- Education: Indiana University Bloomington (BA) The New School for Social Research (MFA)
- Occupation: Playwright
- Writing career
- Notable awards: Alpert Award in the Arts (2019)

= Lloyd Suh =

American playwright

Lloyd Suh is an American playwright and the recipient of the 2019 Herb Alpert Award in the Arts in theatre.

==Life==
Suh is a second-generation Korean-American. He was born around 1975 and is originally from Indianapolis, Indiana. He graduated from Indiana University Bloomington.

==Career==
His plays have been performed in the United States with Ma-Yi, the Play Company, Ensemble Studio Theatre, La Mama ETC, Magic Theatre and the Denver Center Theatre Company. They have been performed internationally at the Cultural Center of the Philippines in Manila and with the PCPA in Seoul, Korea.

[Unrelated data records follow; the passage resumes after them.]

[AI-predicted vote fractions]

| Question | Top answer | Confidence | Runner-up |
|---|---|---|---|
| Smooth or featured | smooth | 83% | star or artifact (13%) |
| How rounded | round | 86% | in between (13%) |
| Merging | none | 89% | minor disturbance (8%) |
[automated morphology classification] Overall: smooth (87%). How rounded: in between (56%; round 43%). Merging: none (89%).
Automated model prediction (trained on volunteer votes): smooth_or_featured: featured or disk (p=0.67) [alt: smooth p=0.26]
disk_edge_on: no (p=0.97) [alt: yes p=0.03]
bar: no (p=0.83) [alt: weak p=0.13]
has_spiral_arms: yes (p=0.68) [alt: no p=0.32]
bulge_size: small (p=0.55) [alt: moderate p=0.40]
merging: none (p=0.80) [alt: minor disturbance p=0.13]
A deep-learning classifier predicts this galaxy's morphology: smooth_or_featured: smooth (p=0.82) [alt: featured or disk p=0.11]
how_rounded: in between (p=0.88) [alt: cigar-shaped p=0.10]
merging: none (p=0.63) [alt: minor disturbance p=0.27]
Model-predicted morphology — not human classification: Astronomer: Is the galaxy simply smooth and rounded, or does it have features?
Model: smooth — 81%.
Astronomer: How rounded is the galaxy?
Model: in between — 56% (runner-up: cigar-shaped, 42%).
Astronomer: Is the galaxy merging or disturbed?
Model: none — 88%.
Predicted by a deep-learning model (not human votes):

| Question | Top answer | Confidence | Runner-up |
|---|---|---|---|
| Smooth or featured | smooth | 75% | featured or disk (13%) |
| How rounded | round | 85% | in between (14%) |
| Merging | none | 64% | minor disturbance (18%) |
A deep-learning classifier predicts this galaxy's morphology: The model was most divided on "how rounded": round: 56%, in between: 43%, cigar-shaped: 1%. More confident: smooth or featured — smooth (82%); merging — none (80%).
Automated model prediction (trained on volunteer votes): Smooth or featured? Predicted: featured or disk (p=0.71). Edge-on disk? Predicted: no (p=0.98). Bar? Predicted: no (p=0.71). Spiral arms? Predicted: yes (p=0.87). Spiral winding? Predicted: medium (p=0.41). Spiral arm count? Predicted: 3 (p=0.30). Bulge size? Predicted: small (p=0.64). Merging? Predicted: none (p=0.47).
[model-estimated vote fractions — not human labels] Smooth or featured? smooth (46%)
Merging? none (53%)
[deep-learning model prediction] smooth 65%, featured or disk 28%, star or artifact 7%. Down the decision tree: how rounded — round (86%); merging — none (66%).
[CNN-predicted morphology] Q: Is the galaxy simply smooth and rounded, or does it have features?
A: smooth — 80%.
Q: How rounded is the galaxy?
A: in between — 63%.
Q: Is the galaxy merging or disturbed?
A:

Starting in 2015, he has been a member of the Dramatists Guild Council. He joined The Lark as the Director of Artistic Programs in 2011. From 2005 to 2010 he was the Artistic Director of Second Generation and Co-Director of the Ma-Yi Writers Lab.

Suh was on the National Steering Committee for the creation of the first National Asian American Theatre Conference and the first National Asian American Theatre Festival.

He is an alum of EST's Youngblood and the Soho Rep Writer Director Lab. He received his BA from Indiana University Bloomington in 1998 and his Master of Fine Arts from the New School for Social Research.

==Works==
His plays include: The Chinese Lady, The Far Country, Charles Francis Chan Jr's Exotic Oriental Murder Mystery, Franklinland, The Wong Kids in the Secret of the Space Chupacabra Go!, American Hwangap, Jesus in India, Great Wall Story and The Heart Sellers.

==Awards==
In 2016, Suh received the Helen Merrill Award and in 2019 he was the recipient of the Herb Alpert Award in the Arts. He was named one of the "50 to Watch" by the Dramatists Guild. In 2020 he was awarded a John Simon Guggenheim Memorial Foundation Fellow Award.

His play The Chinese Lady was nominated for the 2022 Drama Desk Award for Outstanding Play. Suh was a finalist for the 2023 Pulitzer Prize for Drama for his play The Far Country.